Korean Companies Betting on All-solid-state Batteries

Korean EV battery manufacturers are developing all-solid-state batteries, while Chinese companies focus on inexpensive batteries.

CATL, the top player in the global EV battery market, is working on the commercialization of sodium-ion batteries as an inexpensive alternative to LFP batteries. South Korean EV battery manufacturers are responding by developing all-solid-state batteries, which are currently the most advanced form in terms of stability, charging speed and driving range.

CATL unveiled the world’s first sodium-ion battery for use in electric vehicles in July this year and is planning to start commercial production next year. The battery has a cell energy density of 160 Wh/kg and it takes 15 minutes to charge 80 percent of the battery at room temperature. The Chinese company is currently aiming to reach 200 Wh/kg.

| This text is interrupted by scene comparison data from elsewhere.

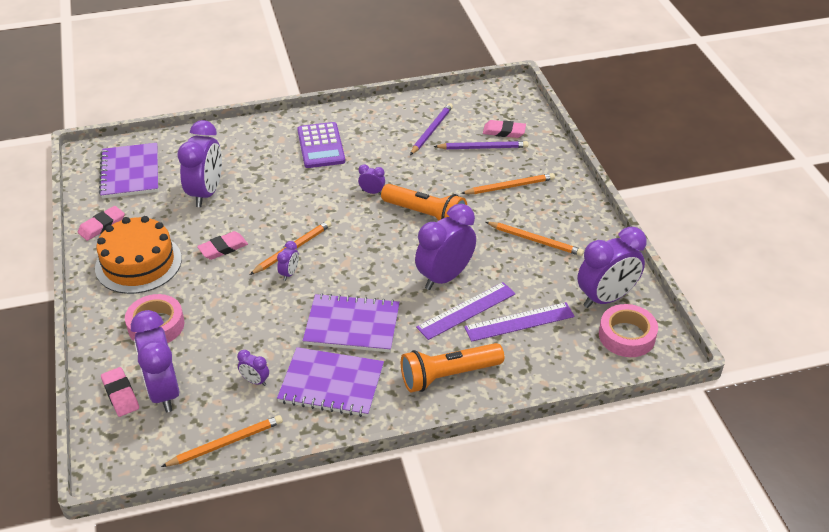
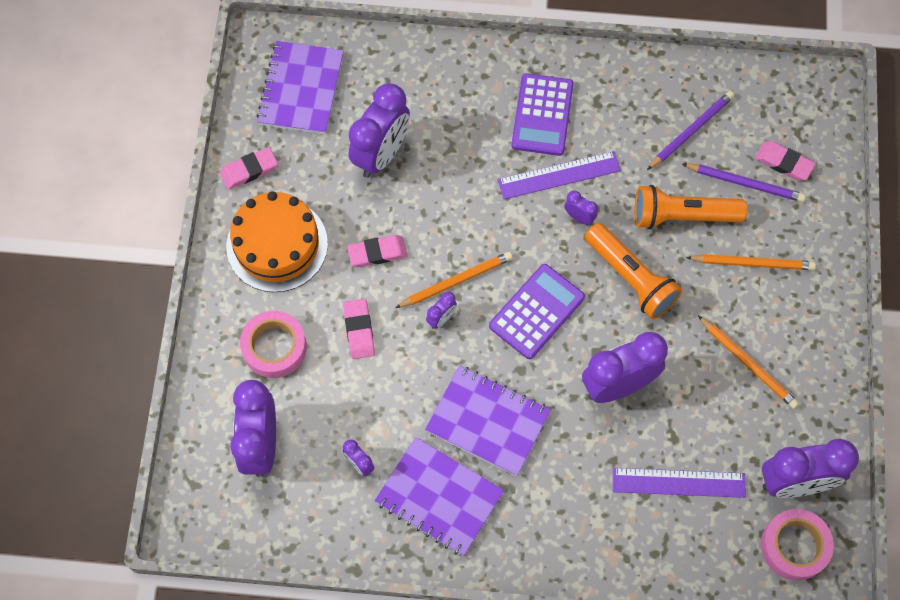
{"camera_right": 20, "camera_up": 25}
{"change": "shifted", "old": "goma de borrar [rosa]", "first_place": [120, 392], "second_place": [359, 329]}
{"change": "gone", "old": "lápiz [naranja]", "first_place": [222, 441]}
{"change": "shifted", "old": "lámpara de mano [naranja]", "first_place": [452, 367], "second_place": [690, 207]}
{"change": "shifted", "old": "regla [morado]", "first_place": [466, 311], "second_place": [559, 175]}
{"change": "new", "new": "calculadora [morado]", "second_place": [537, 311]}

Chinese EV battery manufacturers have concentrated on LFP batteries so far, which are lower in performance but more stable and less expensive than NCM and NCMA batteries. What CATL is aiming to achieve with sodium-ion batteries are a lower price and a higher level of stability. In the long term, the company is going to release a combination of sodium-ion and lithium-ion batteries.

In the meantime, LG Energy Solution recently developed a long-life all-solid-state battery technology enabling rapid charging at room temperature. The development is the world’s first silicon-based all-solid-state battery technology that enables more than 500 times of charge and discharge at room temperature. According to the company, the remaining capacity of the battery is more than 80 percent even after 500 times of charge and discharge and its energy density is about 140 percent of that of a commercial lithium-ion battery.

Samsung SDI is also working on all-solid-state batteries and its target year of commercialization is 2027. Samsung Advanced Institute of Technology, which is working with it, released a research result in March last year on an all-solid-state battery that can be charged and discharged more than 1,000 times and is capable of covering a distance of 800 kilometers once fully charged.

SK Innovation is working on a lithium-metal battery as one type of all-solid-state battery in cooperation with University of Texas professor and Nobel Prize winner John Goodenough.